# Kamikoto mystery steel



## Bladegeek (Jul 12, 2017)

here's a question for which I don't hold out much hope for finding a satisfactory answer, but might as well ask:

I recently came across a targeted ad on FB for Kamikoto knives. I was intrigued, thus I did what any empirically-minded knife-nerd would do, and I contacted the company to ask them specifically what kind of steel they used and they politely refused to answer. That I found to be highly suspicious, as every other knife I've ever come across gives at least some type of meaningful info about the steel used in production. 

My question, then, is: does anyone have any meaningful info on the steel?
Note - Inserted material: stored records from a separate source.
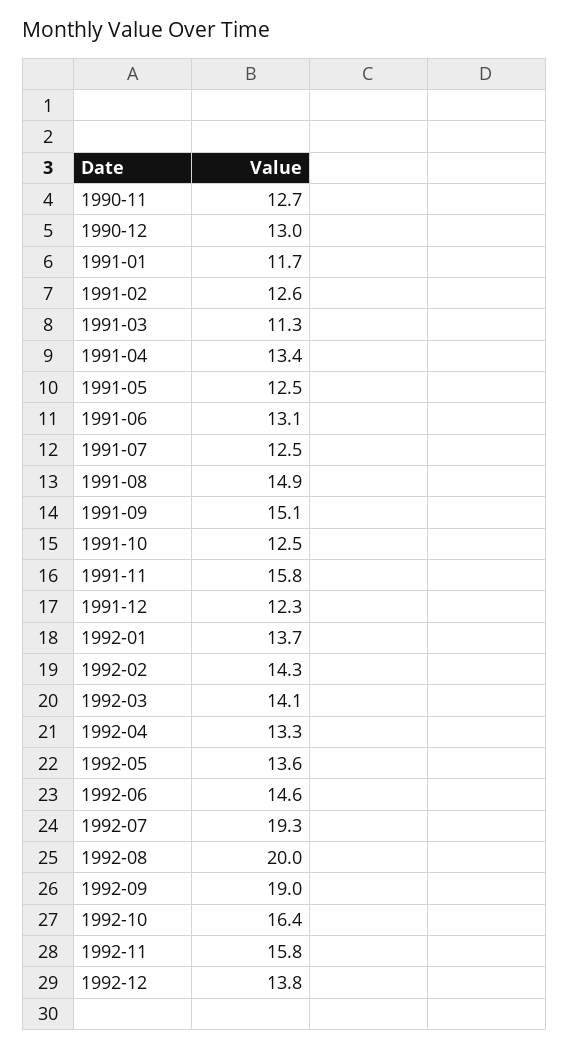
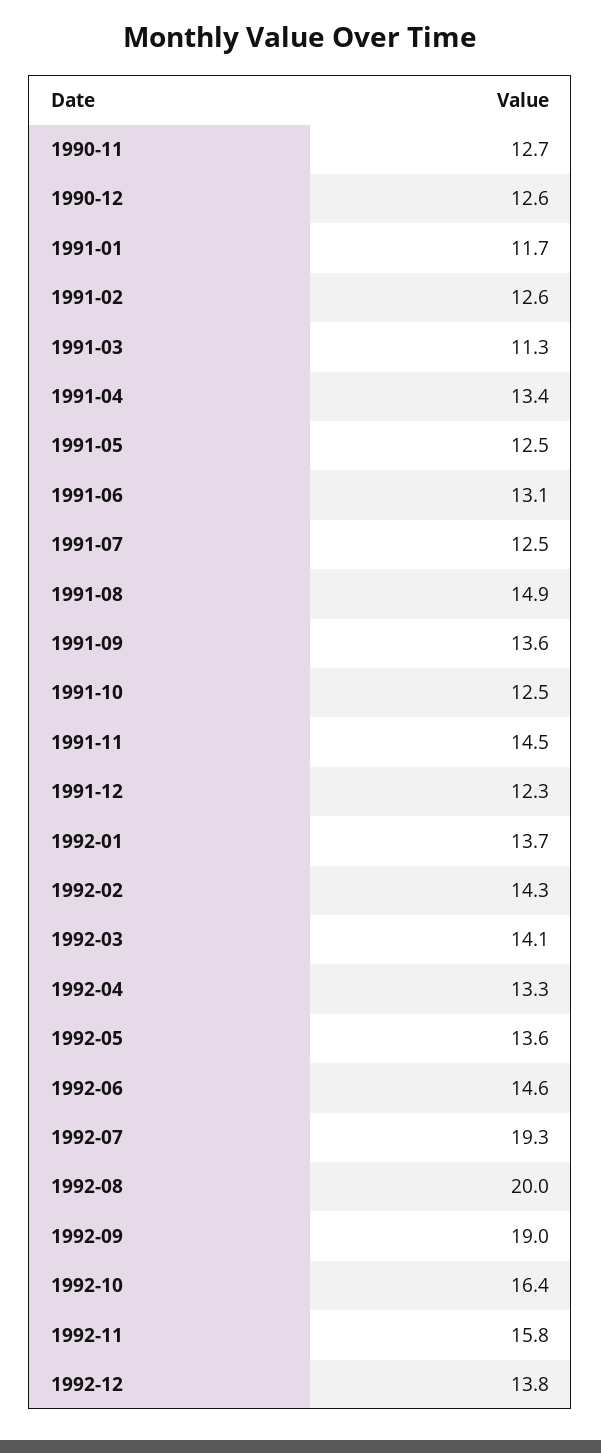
  {
    "1990-11": 12.7,
-   "1990-12": 13,
+   "1990-12": 12.6,
    "1991-01": 11.7,
    "1991-02": 12.6,
    "1991-03": 11.3,
    "1991-04": 13.4,
    "1991-05": 12.5,
    "1991-06": 13.1,
    "1991-07": 12.5,
    "1991-08": 14.9,
-   "1991-09": 15.1,
+   "1991-09": 13.6,
    "1991-10": 12.5,
-   "1991-11": 15.8,
+   "1991-11": 14.5,
    "1991-12": 12.3,
    "1992-01": 13.7,
    "1992-02": 14.3,
    "1992-03": 14.1,
    "1992-04": 13.3,
    "1992-05": 13.6,
    "1992-06": 14.6,
    "1992-07": 19.3,
    "1992-08": 20,
    "1992-09": 19,
    "1992-10": 16.4,
    "1992-11": 15.8,
    "1992-12": 13.8
  }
Not general knife performance, but any metallurgical specs?

Much obliged, 
Andy


----------



## scott livesey (Jan 25, 2013)

Nope, went to website, all they say is corrosion resistant steel. If you watch the video, the blade steel is clad with another stainless. now do you buy the santoku from their website for $675 or from eBay for $169?


----------



## scott livesey (Jan 25, 2013)

there was a lot of discussion on these knives earlier. read this thread https://cheftalk.com/index.php?threads/kamikoto-knives.91253/ they talk about Niigata steel, it is the same as saying Pittsburgh steel 40 years ago.


----------



## rick alan (Nov 15, 2012)

scott livesey said:


> Nope, went to website, all they say is corrosion resistant steel. If you watch the video, the blade steel is clad with another stainless. now do you buy the santoku from their website for $675 or from eBay for $169?


Or do you opt for something from a less hoaky company, likely both costing less [than the ebay price] and being a whole lot better?


----------